On Software Engineering and Learning – A Rant

Today, I would like to address something that has been bothering me for a long time. A very long time.

Full disclosure: I am a consultant, and I help run a consulting firm. So what I’m about to say is going to sound self-serving, And, to some extent, it is. But that doesn’t change its validity or importance.

So. I write today about the nature of software engineering as a discipline. As a set of skills and experiences.

Software engineering is, in many ways, like no other profession. My focus today is on one specific aspect: professional development. Software engineering demands it. It is part of the fabric of our profession, and it happens daily. Hourly. Continously. Often without our even realizing it. We learn little things, like nuances of API’s and little language features that make us more productive, and big things, like object-orientation or dynamic languages and how to monkey-patch a framework class (carefully). And we learn significant but incremental things, like a new Ruby gem or a new framework for unit-testing Javascript code.

I’ve had countless talented, intelligent and driven software developers say to me, about code they’d written a year or so ago, “It works, but don’t look too close at the code – I’m not too proud of it. I wouldn’t do it that way again.” And my response is always the same. If you look at your code from a year ago and *don’t* cringe just a little, then you haven’t learned anything since then.
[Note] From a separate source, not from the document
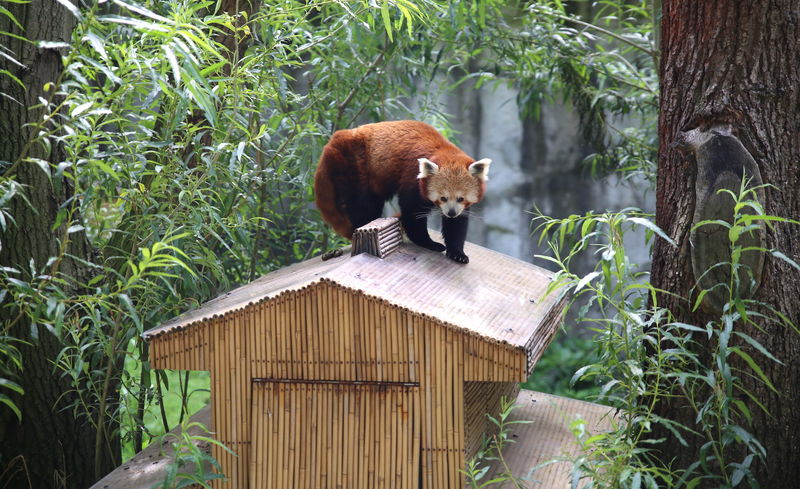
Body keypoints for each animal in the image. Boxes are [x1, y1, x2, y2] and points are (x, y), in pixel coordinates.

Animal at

Carpenters have it easy. The hammer has been essentially the same, in form and function, for thousands of years. Tools we use in software development have a useful life span of a few years at best, before The Next Big Thing is upon us – at which point it’s time to crank up the learning engine once again.

Having said all that, here’s a little bit of advice to those of you who use consulting services.

Please don’t be among those who say “I don’t want your folks learning on my dime.”

Of course, you want to make sure that a consultancy you’re hiring is qualified to do the work you need done. You don’t want a bunch of people with only Visual Basic experience coming in to build your next Rails or iOS application. The team does need to be qualified to do the work.

But qualified absolutely does not mean that they’ll have prior experience in every technology, framework, or API that will be used on your project. That’s not how this profession works. We learn every day – because we have to.

What does this mean? It means, for example, that if you’re using ExtJS on a web project, you should have confidence in hiring someone with a solid background in web development with Javascript. We learn new frameworks all the time. It’s part of what we do.

It could also mean that if you’re hiring a team of four developers to build a Rails application, it’s okay if one of them is new to Rails, as long as that person is talented and has sufficient fundamentals (OO, another MVC framework, general Web experience) that will lessen the learning curve.

As a side note, if you manage a group of developers, think about the work they’re doing today, relative to what they were doing a year or two ago. Is it all that different? Are they working more efficiently, or producing better work? If not, perhaps they’re not learning quickly enough.

You see, in this business, in the long run, learning is always a net gain – for both the software engineer and the beneficiary of the software being created. You can’t afford *not* to have people “learning on your dime.”